Espaços como o da Praça do Carmo, em Olinda, são usados como dormitório
Marcílio Albuquerque
Folha-PE

“Lembro que a gente vinha pra cá com o propósito de paquerar as moças. Eu vestia a melhor roupa, passava um bom perfume e encontrava a casa cheia. Era uma brincadeira saudável que já não existe mais”, recorda o aposentado Alcides Ribeiro, de 90 anos. Morador de Olinda, desde garoto, ele parece abrir um baú de memórias ao falar do único coreto do lugar, instalado no largo do Carmo, bem aos pés do majestoso templo católico. “No domingo à tarde havia a retreta, com a banda dos militares ecoando e todos acompanhando ao redor. Eram boas risadas garantidas e assuntos que não tinham fim”, complementa.
A composição tem parte do gradil riscado e muito entulho no interior. O problema também é social e, apesar do dia já claro, quem passou a noite por ali ainda não encontrava motivos para levantar. Perto da avenida Agamenon Magalhães, um dos mais importantes corredores viários da Capital, a Praça do Derby ainda abriga um coreto. Apesar do bom estado, ele passa despercebido pelo expressivo número de trabalhadores e estudantes que trafegam ao seu redor. O jardim ao seu lado tem assinatura famosa. Projetado pelo paisagista Roberto Burle Marx, recebeu o status de patrimônio nacional. “Seria tão legal se houvesse alguém por aqui para contar as suas origens ou, ao menos, uma placa de sinalização”, diz a recepcionista Helena Gomes, enquanto aproveita o horário do almoço para descansar.
No encontro das ruas da Concórdia e Imperial, o coreto da praça Sérgio Loreto se integrou à paisagem do bairro de São José. Ele já foi branco, amarelo e agora exibe um alegre tom laranja. Por lá, nem mesmo o imponente galo esculpido em bronze, marco do carnaval pernambucano, conseguiu escapar da ação dos vândalos. Ele perdeu parte da cauda e uma das asas. No chão, papelões e muita sujeira dão indícios da sua atual utilização. “Isso aqui virou ponto de consumo de drogas”, revela um auxiliar de depósito que, por medo, prefere não se identificar.

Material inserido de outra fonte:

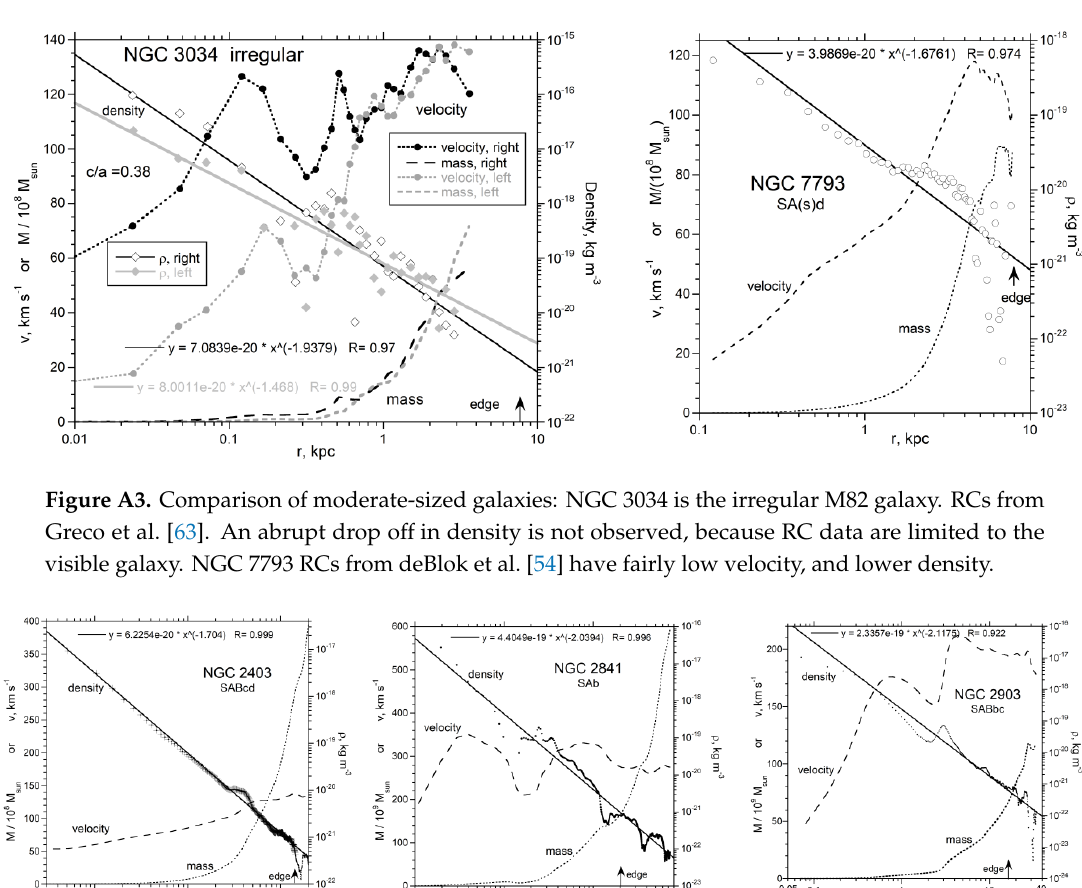
5 of 33 Figure A2. Large spirals: NGC 253 RCs from Sofue et al. [66] and derived M and ρ are colored grey. RCs from Hlavacek-Larrondo et al. [69] are black curves. Although velocity data differ substantially, similar mass and density are obtained near the visible edge. Differences at small r affect the fits to ρ ; NCG 925 has low velocities which produce low density; NGC 2599 RCs from Noordemeer et al. [61].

Um clima bucólico ainda impera na praça Fernando Figueira, na Ilha do Leite, região conhecida por abrigar um requisitado polo médico. No espaço público, que antes trazia o nome do expressivo poeta espanhol Miguel de Cervantes, também pode ser encontrado mais um coreto recifense. A estrutura lateral em madeira está nova e ainda reluz seu traçado em verniz. A aparência convidativa, na verdade, é fruto dos cuidados prestados pela iniciativa privada, situação flagrada durante a reportagem.
Passando para a vizinha Jaboatão dos Guararapes, dois exemplares também podem ser vistos. Um deles fica logo no centro, na arborizada praça Dantas Barreto. O lugar é caminho de muitos, fruto de sua proximidade com a estação do metrô e um concorrido posto de recrutamento profissional. O segundo ponto está bem mais adiante, no bairro do Socorro, na praça Marechal Floriano Peixoto. A reclamação dos moradores, dessa vez, diz respeito à violência. Já que o local, que tinha essência de festa, também foi cenário de ações criminosas. Apesar de se localizar bem diante de um amplo quartel general, responsável por sua manutenção, o clima é de medo.